Dad once got a call from “George” who said he was dying. George was on his way to the hospital, was going to have surgery and didn’t expect to live. My dad tried and tried to call George back. He was so upset he couldn’t reach him. He assumed his friend died. He mourned him, only to have George call him several weeks later from a new care facility. He was calling from the facility’s office phone as someone “had taken” his phone away. There was no mention of his hospitalization, surgery, or any talk of dying. I have no idea even now what happened. The only thing I know is that he moved to a different care center.
Of course some of their friends are confused when they call and the conversations get interesting. There’s a lot of crosstalk. Neither understands what the other is saying. They are talking about different subjects and no one seems to know the difference, or care. I hear juicy tidbits of information you will never hear on the news and political commentary that would rival any talk show in outlandishness. The news would be lucky to have these people as commentators. Their ratings would soar.

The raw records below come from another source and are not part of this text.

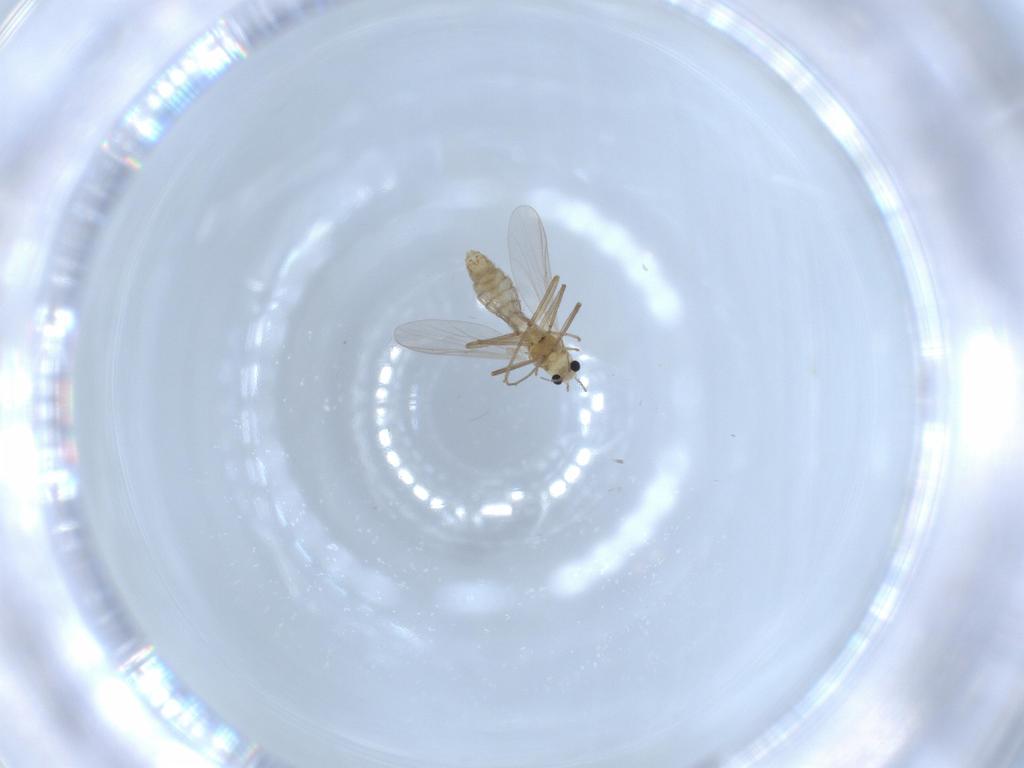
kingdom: Animalia
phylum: Arthropoda
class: Insecta
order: Diptera
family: Chironomidae
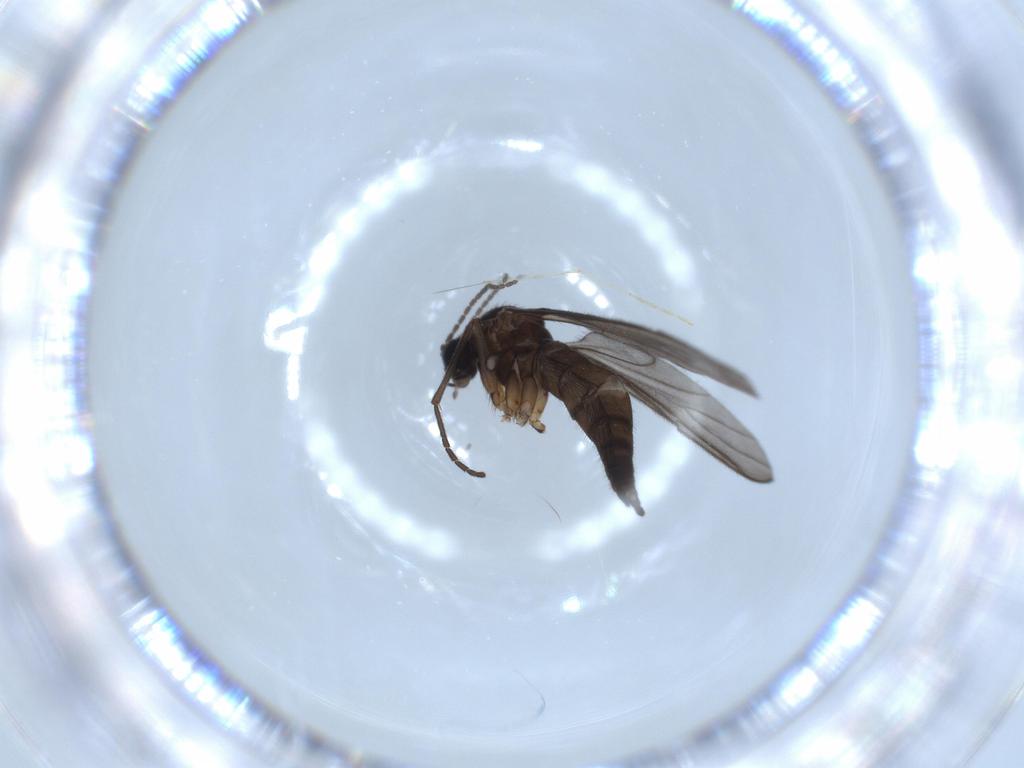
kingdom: Animalia
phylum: Arthropoda
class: Insecta
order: Diptera
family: Sciaridae
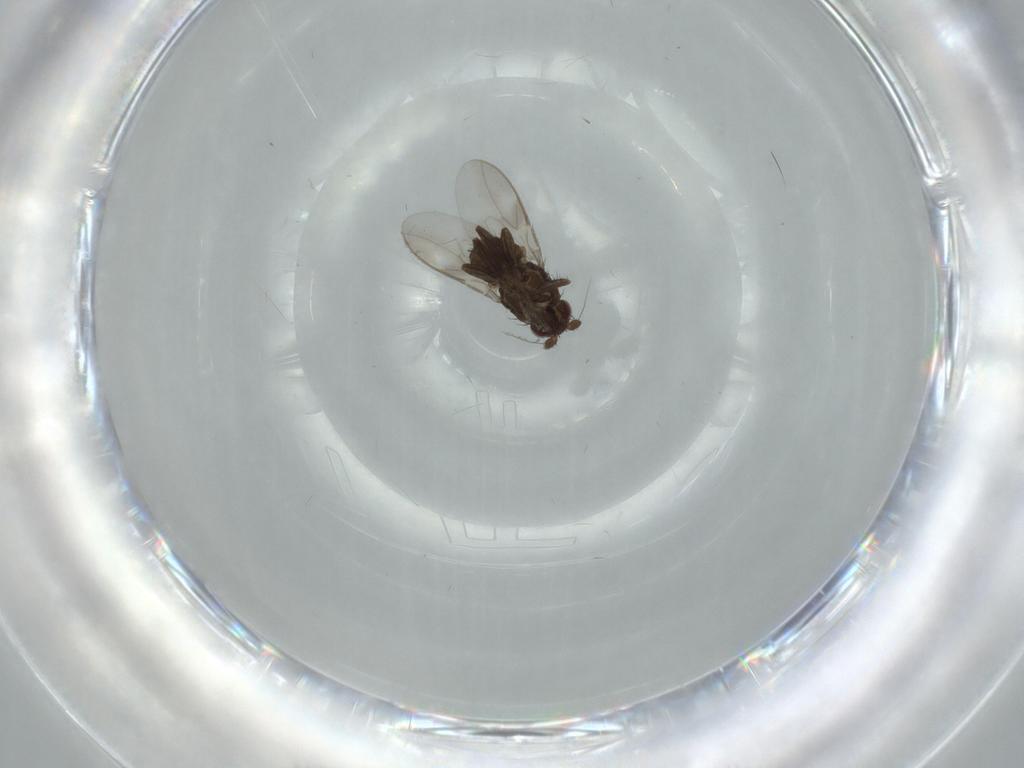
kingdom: Animalia
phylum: Arthropoda
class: Insecta
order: Diptera
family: Sphaeroceridae
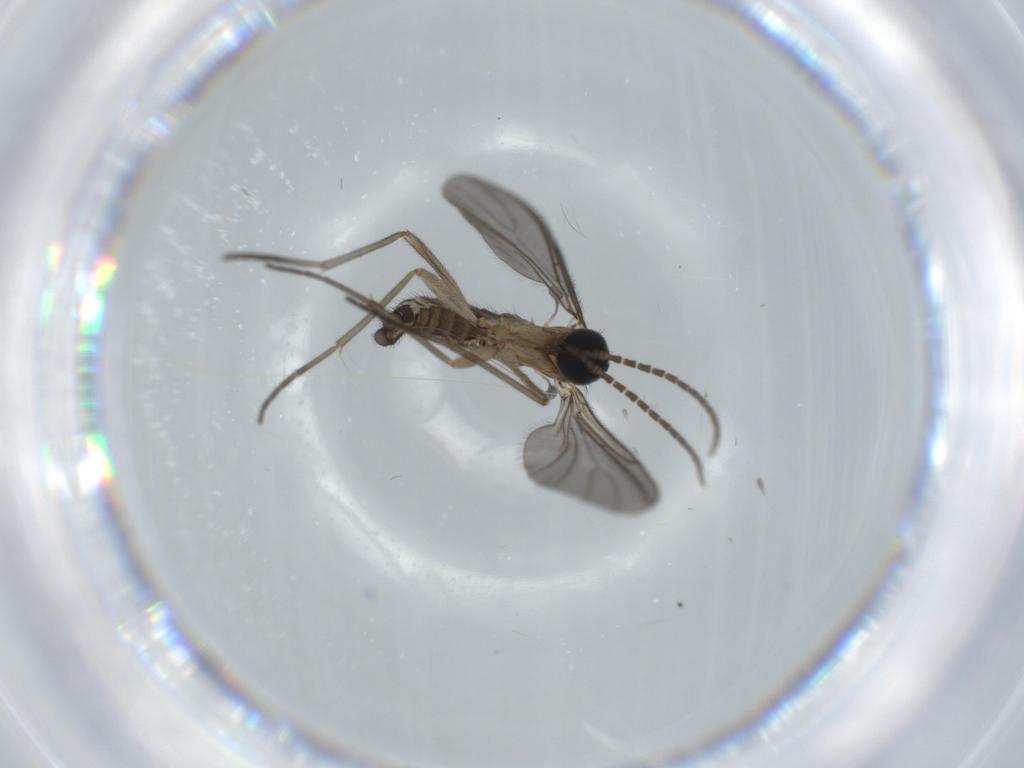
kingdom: Animalia
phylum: Arthropoda
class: Insecta
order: Diptera
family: Sciaridae
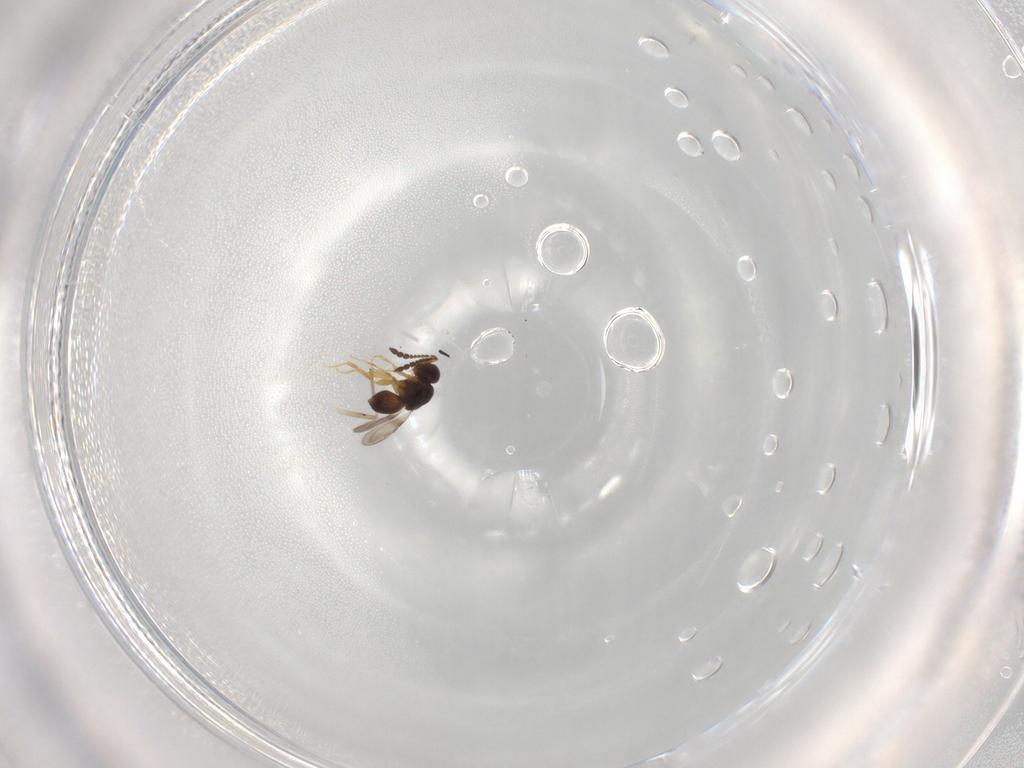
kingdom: Animalia
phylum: Arthropoda
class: Insecta
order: Hymenoptera
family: Ceraphronidae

We get callers who are upset because they can’t reach a mutual friend or relative. Mary calls saying Susie’s phone is disconnected, has something happened to her? Or, I called Mary several times and no one answers. When we look into these disturbing events, we find the elder misdialed and got the wrong number or the friend couldn’t hear the phone and hasn’t set-up their voice mail. So far, not once have the feared outcomes happened, thank goodness.
These issues are real and distressing to the elderly. Friends are important. They lose friends every year. I would never laugh at them in the situation. When I am alone, though, I can’t help seeing the funny side of it. I hope I’m able to laugh at myself when I am in my 90’s. I think I’ll start laughing at myself today, in case I don’t reach 90.